To control this, the researchers decided to tether EGF to a scaffold, preventing the stem cells from eating it up and allowing continuous EGF exposure on the cell surface.

"Putting them on a scaffold is appealing because then you can control the concentration and location and so forth," Griffith said. The ceramic and polymer scaffold, which remains in the patient's body during healing but then resorbs, also provides structure for the stem cells as they grow into new bone cells.

"We found that when EGF was tethered to the surface it elicited different cell responses than it did when given to cells in the usual soluble form," Griffith said. "When tethered, it protected the cells from being killed by pro-death inflammatory signals. The soluble version of the factor did not protect cells."

So far all of the experiments have been done in vitro, or outside the body, but the researchers are currently planning studies in animals.

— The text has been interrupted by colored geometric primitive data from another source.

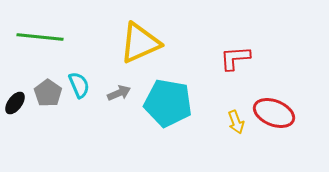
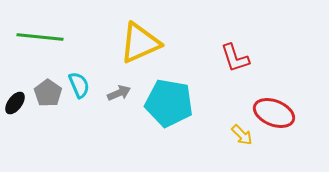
red L-shape: rotated 104 degrees counterclockwise
cyan pentagon: moved 1 px right
yellow arrow: moved 6 px right, 13 px down; rotated 25 degrees counterclockwise
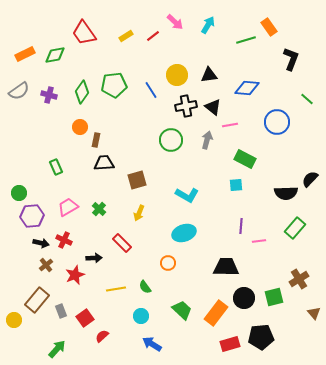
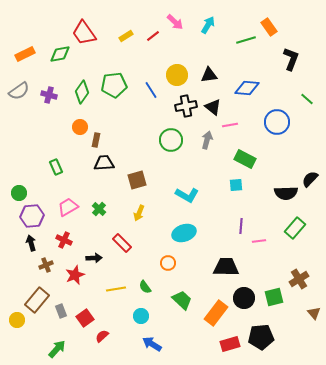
green diamond at (55, 55): moved 5 px right, 1 px up
black arrow at (41, 243): moved 10 px left; rotated 119 degrees counterclockwise
brown cross at (46, 265): rotated 16 degrees clockwise
green trapezoid at (182, 310): moved 10 px up
yellow circle at (14, 320): moved 3 px right
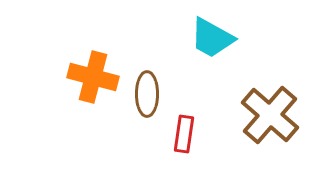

Griffith, who does not work with human embryonic stem cells, believes that adult stem cells offer promising therapeutic possibilities.

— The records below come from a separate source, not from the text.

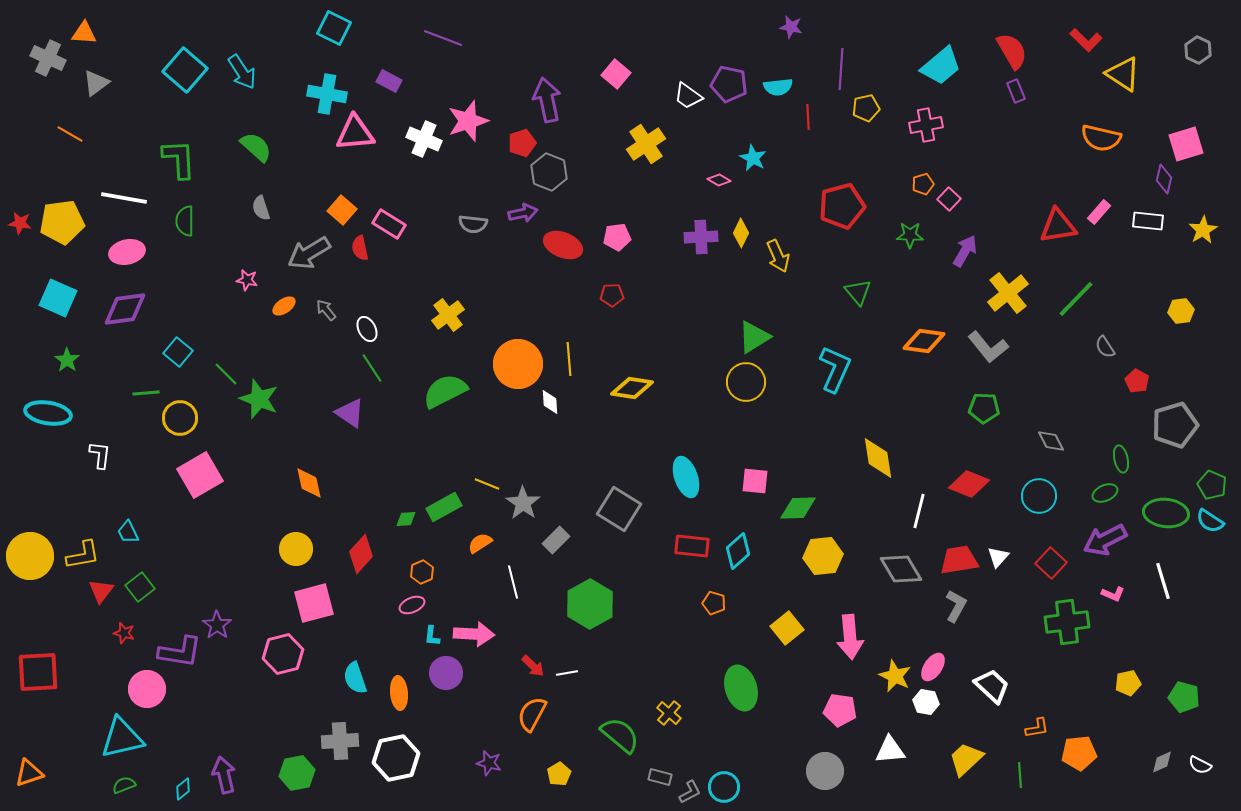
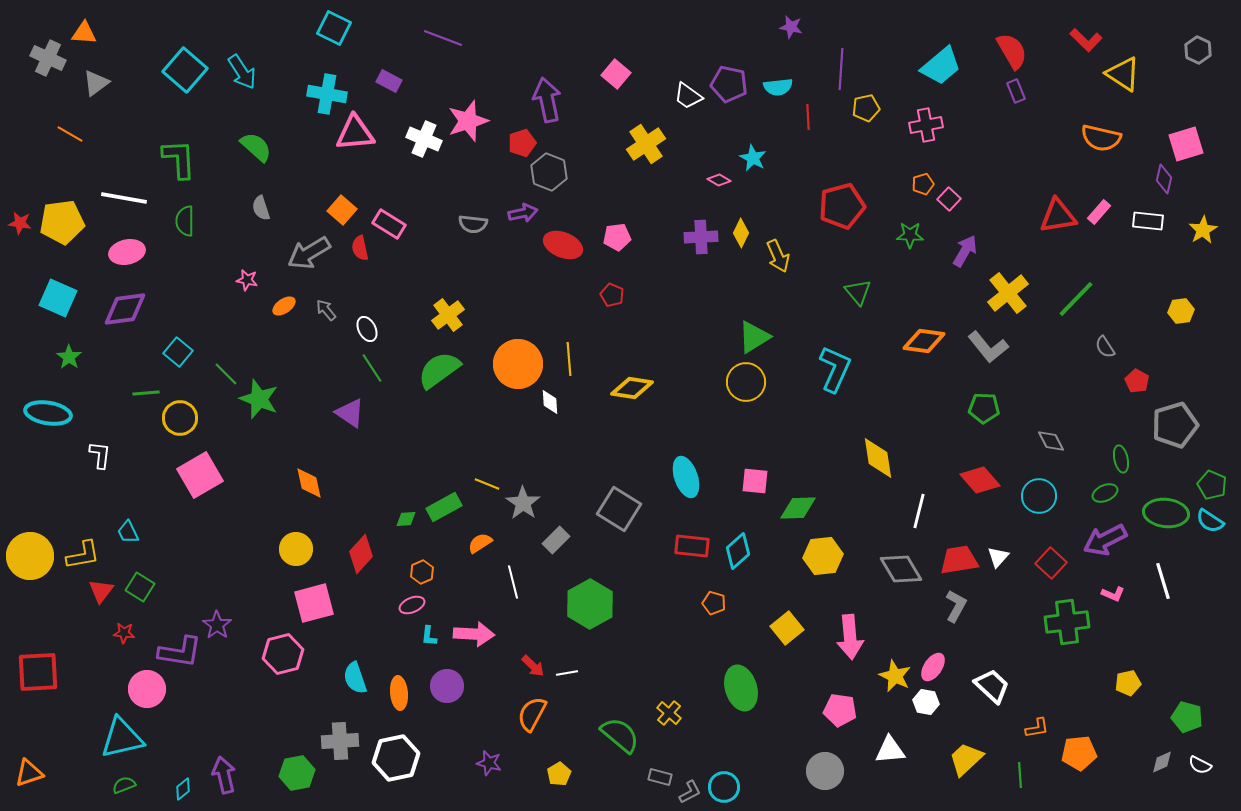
red triangle at (1058, 226): moved 10 px up
red pentagon at (612, 295): rotated 25 degrees clockwise
green star at (67, 360): moved 2 px right, 3 px up
green semicircle at (445, 391): moved 6 px left, 21 px up; rotated 9 degrees counterclockwise
red diamond at (969, 484): moved 11 px right, 4 px up; rotated 27 degrees clockwise
green square at (140, 587): rotated 20 degrees counterclockwise
red star at (124, 633): rotated 10 degrees counterclockwise
cyan L-shape at (432, 636): moved 3 px left
purple circle at (446, 673): moved 1 px right, 13 px down
green pentagon at (1184, 697): moved 3 px right, 20 px down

"I'm very optimistic about the potential for adult stem cells to be useful clinically for the problems I work on, since there are already some clinical successes based on these cells" she said. "Continuing, careful, methodical work will lead to improved therapies based on adult stem cells. We are aiming to expand the range of therapies that work in the clinic." Griffith is one of several MIT biological engineering faculty members who work with adult stem cells but not human embryonic stem cells.

Griffith is also one among many scientists around the world who have at least some objections to creation of human embryonic stem cells, for a variety of reasons. She says her current focus on adult stem cells is driven largely by the interesting science and the feasibility for near-term clinical use for the types of cells she investigates. However, she also avoids research with human embryonic stem cells following a personal experience with in vitro fertilization almost 10 years ago.

"Like some other scientists I know, my personal views about creating human ES cell lines changed when confronted with the reality of doing so from my own embryos. After this experience, I was not comfortable conducting human ES cell research myself, and I have a better understanding of why some scientists object to all work with human ES cells," she said. She also said she feels her personal views, and those of others, are respected in the scientific community.

Currently, federally funded research is only allowed on certain established lines of embryonic stem cells, although a few states, including California and Connecticut, offer state funding for broader embryonic stem cell research. There are no legal restrictions on funding to study adult stem cells.